Perhaps this doesn’t come as a shock seeing that Drake Maye, New England’s quarterback of the future, was considered as something of a developmental project for a team that will probably take (many) years to get back to its former glory. Unless Maye blows away coaches in camp and during the preseason, Brissett will be under center in Week 1 against the Bengals.

Here’s the thing about Brissett: He was pretty damn good the last time he worked as a starter. With the Browns in 2022, as the team waited out Deshaun Waton’s suspension, Brissett ranked third among all qualifying quarterbacks in completion rate over expected. It marked a stark departure from his starting days with the Colts in 2019, when he was 28th among 30 qualifying QBs in CPOE. Probably that has something to do with Kevin Stefanski’s quarterback-friendly offense, which finally made Joe Flacco #elite in 2023.

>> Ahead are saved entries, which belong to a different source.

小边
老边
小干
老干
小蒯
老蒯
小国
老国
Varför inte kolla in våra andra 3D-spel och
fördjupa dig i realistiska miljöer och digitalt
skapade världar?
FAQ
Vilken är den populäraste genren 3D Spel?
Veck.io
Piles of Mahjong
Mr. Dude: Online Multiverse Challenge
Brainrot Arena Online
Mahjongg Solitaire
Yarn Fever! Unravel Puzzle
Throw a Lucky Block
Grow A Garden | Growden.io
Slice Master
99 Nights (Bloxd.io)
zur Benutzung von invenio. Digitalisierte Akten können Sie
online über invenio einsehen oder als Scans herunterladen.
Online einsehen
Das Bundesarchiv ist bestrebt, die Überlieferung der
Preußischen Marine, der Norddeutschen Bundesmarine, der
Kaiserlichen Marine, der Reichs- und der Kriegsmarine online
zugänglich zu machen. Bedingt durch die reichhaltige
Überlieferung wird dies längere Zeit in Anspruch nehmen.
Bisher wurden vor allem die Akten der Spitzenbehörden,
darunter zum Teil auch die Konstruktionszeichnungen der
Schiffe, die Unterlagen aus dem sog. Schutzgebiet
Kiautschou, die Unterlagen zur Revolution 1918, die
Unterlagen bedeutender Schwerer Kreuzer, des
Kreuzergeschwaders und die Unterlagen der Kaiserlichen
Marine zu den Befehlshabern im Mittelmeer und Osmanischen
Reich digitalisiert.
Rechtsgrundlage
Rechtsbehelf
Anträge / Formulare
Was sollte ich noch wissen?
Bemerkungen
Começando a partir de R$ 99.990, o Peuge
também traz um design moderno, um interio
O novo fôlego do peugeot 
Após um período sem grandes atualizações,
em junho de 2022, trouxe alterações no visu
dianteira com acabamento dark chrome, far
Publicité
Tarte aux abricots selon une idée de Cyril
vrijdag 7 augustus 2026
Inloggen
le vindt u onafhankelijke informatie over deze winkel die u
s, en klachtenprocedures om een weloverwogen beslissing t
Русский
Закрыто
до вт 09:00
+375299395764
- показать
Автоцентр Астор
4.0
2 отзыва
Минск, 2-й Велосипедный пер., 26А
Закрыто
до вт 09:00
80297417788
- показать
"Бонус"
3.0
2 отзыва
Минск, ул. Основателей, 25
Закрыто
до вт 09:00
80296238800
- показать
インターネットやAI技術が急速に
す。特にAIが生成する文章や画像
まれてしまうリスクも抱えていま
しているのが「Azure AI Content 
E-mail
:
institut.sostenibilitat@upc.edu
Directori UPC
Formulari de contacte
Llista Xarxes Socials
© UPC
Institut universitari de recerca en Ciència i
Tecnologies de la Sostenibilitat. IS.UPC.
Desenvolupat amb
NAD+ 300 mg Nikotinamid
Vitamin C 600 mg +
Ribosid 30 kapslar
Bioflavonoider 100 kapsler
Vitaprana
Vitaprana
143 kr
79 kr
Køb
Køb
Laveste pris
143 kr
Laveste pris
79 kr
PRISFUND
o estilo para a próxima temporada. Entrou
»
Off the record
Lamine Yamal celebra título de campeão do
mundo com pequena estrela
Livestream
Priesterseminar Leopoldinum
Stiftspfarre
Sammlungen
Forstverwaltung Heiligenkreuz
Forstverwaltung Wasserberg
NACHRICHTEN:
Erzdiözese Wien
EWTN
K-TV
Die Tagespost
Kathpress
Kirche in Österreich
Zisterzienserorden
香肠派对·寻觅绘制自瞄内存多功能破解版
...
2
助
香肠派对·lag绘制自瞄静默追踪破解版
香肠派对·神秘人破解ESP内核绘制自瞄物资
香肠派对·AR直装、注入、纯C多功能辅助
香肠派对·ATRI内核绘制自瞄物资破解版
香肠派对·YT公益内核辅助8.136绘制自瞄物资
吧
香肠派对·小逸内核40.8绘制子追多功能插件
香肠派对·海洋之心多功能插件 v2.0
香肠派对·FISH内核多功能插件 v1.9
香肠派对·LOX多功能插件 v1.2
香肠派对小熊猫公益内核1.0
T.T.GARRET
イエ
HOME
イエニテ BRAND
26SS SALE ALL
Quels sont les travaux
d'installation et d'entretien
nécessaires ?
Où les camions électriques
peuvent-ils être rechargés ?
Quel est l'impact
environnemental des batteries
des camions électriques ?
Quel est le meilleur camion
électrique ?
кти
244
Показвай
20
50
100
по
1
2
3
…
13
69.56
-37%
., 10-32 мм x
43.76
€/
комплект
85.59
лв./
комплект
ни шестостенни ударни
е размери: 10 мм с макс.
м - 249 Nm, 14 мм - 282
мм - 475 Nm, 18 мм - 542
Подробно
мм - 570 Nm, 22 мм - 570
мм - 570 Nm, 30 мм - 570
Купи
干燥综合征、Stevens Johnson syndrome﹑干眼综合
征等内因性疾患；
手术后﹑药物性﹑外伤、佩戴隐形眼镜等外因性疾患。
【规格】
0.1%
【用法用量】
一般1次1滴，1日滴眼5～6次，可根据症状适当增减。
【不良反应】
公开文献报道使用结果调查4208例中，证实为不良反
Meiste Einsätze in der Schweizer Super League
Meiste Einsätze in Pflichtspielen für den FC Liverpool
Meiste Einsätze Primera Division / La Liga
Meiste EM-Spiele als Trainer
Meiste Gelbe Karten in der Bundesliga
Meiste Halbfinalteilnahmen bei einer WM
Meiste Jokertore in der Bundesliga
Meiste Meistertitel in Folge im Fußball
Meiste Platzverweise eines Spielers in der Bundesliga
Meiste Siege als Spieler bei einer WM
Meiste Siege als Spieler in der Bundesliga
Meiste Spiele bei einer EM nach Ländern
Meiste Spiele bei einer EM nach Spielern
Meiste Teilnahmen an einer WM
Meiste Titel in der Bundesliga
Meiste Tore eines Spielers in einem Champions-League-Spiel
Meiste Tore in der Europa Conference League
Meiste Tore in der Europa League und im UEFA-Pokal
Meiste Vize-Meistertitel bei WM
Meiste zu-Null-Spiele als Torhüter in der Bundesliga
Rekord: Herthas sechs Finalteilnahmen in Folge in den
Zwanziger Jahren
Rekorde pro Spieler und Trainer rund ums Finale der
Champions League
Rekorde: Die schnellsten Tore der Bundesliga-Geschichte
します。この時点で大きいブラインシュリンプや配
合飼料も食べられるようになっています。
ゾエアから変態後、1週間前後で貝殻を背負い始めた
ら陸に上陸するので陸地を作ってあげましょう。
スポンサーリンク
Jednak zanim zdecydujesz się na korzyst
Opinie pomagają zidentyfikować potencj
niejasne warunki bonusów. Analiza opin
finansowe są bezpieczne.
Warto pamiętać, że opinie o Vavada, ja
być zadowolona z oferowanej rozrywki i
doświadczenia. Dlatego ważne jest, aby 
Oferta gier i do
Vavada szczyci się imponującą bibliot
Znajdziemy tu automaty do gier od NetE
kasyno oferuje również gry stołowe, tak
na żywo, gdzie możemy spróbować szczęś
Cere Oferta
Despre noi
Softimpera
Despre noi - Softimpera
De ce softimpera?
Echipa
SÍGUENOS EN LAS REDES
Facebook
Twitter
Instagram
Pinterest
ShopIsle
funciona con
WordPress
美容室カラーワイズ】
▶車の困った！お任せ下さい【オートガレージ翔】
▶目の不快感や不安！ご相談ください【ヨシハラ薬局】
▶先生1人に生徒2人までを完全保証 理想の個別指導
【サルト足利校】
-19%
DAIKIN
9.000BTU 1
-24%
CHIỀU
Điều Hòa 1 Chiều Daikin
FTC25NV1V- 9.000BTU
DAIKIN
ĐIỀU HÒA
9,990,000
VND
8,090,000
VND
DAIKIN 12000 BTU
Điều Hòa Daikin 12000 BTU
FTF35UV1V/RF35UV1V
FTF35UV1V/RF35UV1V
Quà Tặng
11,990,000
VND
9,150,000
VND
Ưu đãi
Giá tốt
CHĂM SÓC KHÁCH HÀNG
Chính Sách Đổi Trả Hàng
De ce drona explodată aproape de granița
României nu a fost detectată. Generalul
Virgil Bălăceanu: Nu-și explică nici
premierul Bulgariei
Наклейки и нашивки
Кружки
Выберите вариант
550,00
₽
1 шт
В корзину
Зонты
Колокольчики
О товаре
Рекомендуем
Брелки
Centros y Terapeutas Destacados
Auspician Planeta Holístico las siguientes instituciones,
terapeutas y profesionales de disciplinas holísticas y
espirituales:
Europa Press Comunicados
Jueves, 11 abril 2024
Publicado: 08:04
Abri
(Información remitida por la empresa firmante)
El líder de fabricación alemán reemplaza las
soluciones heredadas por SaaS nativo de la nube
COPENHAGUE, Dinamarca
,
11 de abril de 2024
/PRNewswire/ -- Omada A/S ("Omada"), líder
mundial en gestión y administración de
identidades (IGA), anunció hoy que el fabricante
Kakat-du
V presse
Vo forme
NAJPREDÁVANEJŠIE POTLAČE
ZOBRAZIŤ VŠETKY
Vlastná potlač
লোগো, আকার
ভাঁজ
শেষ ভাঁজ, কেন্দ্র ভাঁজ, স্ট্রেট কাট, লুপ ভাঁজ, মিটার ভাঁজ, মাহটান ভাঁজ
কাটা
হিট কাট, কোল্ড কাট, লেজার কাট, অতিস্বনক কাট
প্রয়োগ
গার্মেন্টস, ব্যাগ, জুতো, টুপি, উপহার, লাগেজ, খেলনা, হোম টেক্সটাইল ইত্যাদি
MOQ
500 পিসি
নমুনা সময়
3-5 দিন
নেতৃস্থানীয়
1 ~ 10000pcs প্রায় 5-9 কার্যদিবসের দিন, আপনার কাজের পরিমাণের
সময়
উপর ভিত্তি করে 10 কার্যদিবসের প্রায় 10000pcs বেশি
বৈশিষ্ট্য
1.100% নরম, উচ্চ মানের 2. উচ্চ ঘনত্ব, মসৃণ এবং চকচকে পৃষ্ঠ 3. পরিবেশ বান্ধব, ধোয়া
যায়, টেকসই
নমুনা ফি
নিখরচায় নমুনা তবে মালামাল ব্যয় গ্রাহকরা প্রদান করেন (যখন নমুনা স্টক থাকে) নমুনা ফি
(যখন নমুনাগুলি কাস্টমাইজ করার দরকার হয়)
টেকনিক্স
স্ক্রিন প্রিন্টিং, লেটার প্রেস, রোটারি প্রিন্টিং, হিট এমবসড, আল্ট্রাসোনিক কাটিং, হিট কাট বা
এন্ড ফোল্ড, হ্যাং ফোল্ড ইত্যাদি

Brissett in 2022 was middle of the pack in drop back success rate (49 percent) and excelled in intermediate attempts (10-19 yards beyond the line of scrimmage): Only Lamar Jackson had a better QB rating on those throws, and only Jackson and Tua had higher net adjusted yards per attempt on those attempts. He did well in limiting negative plays too, notching a low 3 percent turnover worthy play rate, per PFF, and the league’s 12th lowest pressure to sack rate in 2022.

Brissett struggling as a downfield thrower for most of his 48 games as an NFL starter likely doesn’t mean much in a check-down league. New England’s offense isn’t exactly teeming with downfield burners anyway.

Brissett in 2022 was better than Watson in every measurable way. The Browns were better with Brissett as a capable and strong armed game manager. It wouldn’t shock me if Brissett hangs on to the Patriots’ starting gig for a long while in 2024 — unless New England’s season goes sideways in a hurry and coaches make the switch to Maye to see what the kid has, or doesn’t have.